Whopper Juniors and bullying are hardly two things that your mind would stack next to each other. But Burger king has ensured that you do, thanks to a three-minute video released in honor of National Bullying Prevention month.
The viral video revealed that 95% of customers were willing to report their smashed “bullied” whopper Jr., but only 12% stood up for a high school kid being harassed in the very same store.
The “No Junior Deserves to Be Bullied” segment received nationwide attention, and generate countless shares and views online. According to one blogger:
“Yes, this is basically a three-minute Burger King ad. And, yes, it's not subtle. But this PSA is better than it has a right to be, and is certainly more than you'd expect from a restaurant that doesn't really have an ethical obligation beyond selling burgers . . . this weirdly good anti-bullying PSA will wreck your day.”
Why Certain Messages Go Viral
Whether you are in marketing or politics, you have no doubt wondered why certain videos on YouTube go viral. And this is for good reason; these viral videos get more word-of-mouth attention and top-of-mind awareness. Wharton marketing professor Jonah Berger, author of Contagious: Why Things Catch On, devoted nearly a decade to research and look into this very question, and offers a few thoughts on how to get your ideas to stick and spread like fire.
The stuff we talk about influence the way other people perceive and react to us. Whether we look clever, silly, or thoughtful all comes down to the things that we find compelling enough to talk about. Understanding this can lead to
creating content which other people likeminded people care about enough to share. For example, many who shared the Burger King advert did so because even beyond finding it funny, they thought it offered social commentary which they felt ought to be heard by more people.
People talk about whatever it is they think about. These thoughts are “triggers” and can easily lead to word of mouth virality. Burger King applied this fact to good effect and released this PSA during Bullying Prevention Month, because burgers and bullies where on our minds in October (and therefore at the tip of our tongues).

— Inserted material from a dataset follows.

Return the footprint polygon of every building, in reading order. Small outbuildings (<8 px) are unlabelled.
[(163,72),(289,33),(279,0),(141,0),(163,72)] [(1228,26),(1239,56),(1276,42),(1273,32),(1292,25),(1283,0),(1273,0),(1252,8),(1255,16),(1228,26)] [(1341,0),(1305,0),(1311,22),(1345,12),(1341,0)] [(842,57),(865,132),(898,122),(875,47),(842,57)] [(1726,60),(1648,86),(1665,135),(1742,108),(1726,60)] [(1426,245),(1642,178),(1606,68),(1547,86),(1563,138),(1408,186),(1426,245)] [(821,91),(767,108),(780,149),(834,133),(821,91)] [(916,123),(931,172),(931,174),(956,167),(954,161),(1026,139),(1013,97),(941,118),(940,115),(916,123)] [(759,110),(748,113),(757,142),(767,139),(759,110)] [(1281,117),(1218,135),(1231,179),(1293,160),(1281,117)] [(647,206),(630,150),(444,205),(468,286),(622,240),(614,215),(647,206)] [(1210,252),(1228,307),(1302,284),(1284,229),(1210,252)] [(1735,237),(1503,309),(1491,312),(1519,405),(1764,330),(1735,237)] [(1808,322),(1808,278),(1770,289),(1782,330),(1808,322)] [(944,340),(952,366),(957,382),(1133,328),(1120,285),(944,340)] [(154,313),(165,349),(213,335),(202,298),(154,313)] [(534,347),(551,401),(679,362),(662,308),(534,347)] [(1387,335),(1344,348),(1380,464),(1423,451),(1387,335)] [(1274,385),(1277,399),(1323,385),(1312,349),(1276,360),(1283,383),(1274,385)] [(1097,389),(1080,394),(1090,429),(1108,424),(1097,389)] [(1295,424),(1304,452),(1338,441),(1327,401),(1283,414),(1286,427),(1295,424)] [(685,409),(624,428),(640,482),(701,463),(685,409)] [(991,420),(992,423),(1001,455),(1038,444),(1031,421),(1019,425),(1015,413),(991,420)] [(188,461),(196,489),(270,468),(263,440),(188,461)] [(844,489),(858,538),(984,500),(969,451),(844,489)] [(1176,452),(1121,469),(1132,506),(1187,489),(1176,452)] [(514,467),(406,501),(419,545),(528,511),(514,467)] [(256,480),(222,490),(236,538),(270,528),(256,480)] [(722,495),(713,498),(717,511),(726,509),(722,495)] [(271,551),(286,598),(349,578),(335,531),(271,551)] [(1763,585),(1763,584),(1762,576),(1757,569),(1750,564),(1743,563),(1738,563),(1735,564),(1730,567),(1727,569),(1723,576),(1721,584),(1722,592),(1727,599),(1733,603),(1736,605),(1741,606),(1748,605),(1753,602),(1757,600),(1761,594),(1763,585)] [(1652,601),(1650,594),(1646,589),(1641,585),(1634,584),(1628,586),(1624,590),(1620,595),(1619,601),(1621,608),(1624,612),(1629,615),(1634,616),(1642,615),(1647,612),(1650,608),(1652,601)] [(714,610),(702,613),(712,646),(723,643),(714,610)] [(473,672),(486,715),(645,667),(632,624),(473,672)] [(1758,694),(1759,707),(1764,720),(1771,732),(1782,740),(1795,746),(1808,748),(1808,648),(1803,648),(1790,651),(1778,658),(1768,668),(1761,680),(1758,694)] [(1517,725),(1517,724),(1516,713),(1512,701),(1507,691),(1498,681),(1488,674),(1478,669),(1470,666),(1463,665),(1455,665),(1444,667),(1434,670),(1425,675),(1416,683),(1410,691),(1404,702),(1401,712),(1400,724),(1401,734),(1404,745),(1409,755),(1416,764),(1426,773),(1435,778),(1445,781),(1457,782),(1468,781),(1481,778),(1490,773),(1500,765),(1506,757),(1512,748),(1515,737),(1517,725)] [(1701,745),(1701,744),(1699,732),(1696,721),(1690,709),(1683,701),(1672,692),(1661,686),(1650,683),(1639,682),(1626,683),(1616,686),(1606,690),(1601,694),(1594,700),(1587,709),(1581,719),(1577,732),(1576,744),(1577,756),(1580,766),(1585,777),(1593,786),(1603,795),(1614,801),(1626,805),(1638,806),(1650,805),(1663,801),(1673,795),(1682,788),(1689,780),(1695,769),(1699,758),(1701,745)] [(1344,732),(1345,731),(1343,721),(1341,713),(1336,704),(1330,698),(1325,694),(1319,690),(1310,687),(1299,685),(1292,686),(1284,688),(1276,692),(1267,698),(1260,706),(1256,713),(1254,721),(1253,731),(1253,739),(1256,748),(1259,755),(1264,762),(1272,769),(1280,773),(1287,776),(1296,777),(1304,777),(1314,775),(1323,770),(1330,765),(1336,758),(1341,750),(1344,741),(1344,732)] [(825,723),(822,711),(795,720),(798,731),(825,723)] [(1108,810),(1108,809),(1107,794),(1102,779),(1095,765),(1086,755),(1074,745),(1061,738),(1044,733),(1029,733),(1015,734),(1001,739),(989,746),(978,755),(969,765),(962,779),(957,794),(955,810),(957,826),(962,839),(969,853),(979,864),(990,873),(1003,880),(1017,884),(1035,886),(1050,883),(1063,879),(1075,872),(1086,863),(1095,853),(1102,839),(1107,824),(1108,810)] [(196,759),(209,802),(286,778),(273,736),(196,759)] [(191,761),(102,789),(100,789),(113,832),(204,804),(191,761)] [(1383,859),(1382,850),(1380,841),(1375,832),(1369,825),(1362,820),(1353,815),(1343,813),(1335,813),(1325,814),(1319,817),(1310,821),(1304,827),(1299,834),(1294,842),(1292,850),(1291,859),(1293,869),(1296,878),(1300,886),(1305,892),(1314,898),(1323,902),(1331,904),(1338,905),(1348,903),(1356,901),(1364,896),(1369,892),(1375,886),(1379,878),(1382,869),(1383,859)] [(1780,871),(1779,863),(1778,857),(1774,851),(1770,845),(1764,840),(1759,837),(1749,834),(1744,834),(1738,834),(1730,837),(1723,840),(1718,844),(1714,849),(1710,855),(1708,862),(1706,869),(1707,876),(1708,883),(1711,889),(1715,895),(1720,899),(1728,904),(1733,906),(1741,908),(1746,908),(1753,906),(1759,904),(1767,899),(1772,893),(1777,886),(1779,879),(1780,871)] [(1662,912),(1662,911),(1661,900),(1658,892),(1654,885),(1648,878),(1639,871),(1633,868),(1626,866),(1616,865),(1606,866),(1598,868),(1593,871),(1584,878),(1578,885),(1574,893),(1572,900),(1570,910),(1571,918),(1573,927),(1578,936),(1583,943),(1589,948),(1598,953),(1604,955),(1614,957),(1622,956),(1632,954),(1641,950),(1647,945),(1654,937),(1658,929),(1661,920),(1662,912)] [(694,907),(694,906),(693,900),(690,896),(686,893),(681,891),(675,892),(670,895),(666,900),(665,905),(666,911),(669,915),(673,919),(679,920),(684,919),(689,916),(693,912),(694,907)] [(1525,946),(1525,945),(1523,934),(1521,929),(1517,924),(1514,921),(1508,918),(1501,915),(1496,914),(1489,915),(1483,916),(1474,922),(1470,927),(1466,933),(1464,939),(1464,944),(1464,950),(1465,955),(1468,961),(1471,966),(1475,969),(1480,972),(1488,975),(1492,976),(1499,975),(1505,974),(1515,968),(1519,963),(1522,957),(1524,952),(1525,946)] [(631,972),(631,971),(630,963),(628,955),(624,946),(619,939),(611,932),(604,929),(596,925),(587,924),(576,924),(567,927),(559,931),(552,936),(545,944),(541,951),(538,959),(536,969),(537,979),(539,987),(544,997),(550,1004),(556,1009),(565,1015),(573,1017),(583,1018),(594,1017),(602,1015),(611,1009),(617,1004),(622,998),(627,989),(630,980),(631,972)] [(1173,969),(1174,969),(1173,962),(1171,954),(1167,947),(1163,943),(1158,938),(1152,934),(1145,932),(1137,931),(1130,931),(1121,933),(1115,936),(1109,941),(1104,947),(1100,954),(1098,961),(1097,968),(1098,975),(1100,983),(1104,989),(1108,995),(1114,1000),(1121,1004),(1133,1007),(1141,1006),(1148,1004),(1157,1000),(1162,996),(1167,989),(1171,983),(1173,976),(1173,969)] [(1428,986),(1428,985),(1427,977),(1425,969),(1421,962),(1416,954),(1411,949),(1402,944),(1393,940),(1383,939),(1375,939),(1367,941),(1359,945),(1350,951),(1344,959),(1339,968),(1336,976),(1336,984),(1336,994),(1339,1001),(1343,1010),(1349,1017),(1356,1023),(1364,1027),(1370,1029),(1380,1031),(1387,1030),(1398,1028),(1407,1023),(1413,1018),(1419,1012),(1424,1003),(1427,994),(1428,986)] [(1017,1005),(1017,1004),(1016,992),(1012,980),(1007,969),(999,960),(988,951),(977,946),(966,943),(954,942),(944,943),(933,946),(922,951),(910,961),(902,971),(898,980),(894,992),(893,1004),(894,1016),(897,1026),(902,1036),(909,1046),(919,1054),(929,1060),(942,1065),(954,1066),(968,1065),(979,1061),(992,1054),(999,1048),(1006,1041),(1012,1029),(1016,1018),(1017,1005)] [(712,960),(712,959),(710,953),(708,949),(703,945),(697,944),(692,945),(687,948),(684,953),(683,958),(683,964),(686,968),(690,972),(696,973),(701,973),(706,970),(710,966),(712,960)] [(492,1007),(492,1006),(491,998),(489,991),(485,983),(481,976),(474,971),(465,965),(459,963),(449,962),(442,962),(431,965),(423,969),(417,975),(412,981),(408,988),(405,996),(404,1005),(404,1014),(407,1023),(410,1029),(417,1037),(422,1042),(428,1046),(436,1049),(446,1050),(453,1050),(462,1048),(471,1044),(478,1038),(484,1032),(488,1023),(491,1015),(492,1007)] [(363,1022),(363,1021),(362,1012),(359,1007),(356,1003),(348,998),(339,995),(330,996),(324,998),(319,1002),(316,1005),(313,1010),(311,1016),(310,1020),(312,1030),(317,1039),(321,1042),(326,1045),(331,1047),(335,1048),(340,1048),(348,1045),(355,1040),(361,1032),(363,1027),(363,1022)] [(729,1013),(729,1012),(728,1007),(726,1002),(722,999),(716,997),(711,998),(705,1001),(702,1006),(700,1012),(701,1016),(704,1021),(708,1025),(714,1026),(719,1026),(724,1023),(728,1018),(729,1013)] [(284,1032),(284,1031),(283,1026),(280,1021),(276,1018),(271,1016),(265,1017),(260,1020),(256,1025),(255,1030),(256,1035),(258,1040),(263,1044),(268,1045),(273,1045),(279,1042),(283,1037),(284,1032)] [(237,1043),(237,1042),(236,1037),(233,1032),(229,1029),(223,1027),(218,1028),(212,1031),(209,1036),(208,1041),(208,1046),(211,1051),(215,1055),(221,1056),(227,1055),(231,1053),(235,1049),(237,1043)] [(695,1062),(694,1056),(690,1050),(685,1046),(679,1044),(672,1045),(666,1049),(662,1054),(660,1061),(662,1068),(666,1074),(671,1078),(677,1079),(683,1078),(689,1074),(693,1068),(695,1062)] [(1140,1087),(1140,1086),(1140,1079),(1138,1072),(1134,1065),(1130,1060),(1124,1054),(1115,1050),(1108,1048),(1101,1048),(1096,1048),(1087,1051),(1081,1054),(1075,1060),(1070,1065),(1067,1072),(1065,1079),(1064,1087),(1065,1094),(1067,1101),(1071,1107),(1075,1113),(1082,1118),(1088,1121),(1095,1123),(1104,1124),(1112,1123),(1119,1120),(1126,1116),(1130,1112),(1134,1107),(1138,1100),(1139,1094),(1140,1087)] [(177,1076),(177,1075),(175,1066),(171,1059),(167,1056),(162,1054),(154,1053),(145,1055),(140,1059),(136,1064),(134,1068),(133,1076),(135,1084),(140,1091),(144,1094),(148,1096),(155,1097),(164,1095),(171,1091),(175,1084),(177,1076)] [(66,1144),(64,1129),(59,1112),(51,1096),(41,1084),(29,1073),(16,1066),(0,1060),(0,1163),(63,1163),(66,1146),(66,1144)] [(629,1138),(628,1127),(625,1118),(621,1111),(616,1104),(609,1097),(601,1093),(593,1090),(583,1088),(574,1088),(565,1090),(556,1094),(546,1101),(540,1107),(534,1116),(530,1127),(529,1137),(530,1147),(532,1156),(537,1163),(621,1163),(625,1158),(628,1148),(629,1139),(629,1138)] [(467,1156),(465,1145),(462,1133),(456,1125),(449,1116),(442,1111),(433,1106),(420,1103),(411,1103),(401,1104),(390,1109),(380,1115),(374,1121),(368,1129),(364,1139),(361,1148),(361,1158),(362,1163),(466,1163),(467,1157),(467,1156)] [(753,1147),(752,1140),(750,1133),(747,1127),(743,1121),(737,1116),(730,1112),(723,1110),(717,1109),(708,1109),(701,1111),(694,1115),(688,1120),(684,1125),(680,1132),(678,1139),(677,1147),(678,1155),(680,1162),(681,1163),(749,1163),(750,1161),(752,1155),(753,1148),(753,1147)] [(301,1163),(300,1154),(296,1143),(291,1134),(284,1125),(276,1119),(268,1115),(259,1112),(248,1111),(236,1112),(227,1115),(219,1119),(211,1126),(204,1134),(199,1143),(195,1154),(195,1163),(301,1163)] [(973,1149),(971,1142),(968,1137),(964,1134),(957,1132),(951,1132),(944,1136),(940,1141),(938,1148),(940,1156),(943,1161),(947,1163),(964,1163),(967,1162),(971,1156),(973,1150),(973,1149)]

Is it possible to craft messages that inspire people to feel something? People are conditioned to share things that are surprising, inspiring, funny, beautiful, or motivating. With their PSA, Burger King went straight to the heart of this idea, knowing that people are more likely to share something for which they care.
It’s no coincidence that those Super Bowl commercials are so fun—they tell great stories. Top marketers understand that the best way to pass anything across is to wrap it in noteworthy narrative which other people are bound to repeat. In the case of the Whopper Junior ad, the commodity itself played a supporting role to the overarching story of bullying and social justice. However, according to Jerber’s book, Contagious, the product or idea has to be essential or integral to the plotline for this to work: “We need to make our message so integral to the narrative that people can’t tell the story without it.”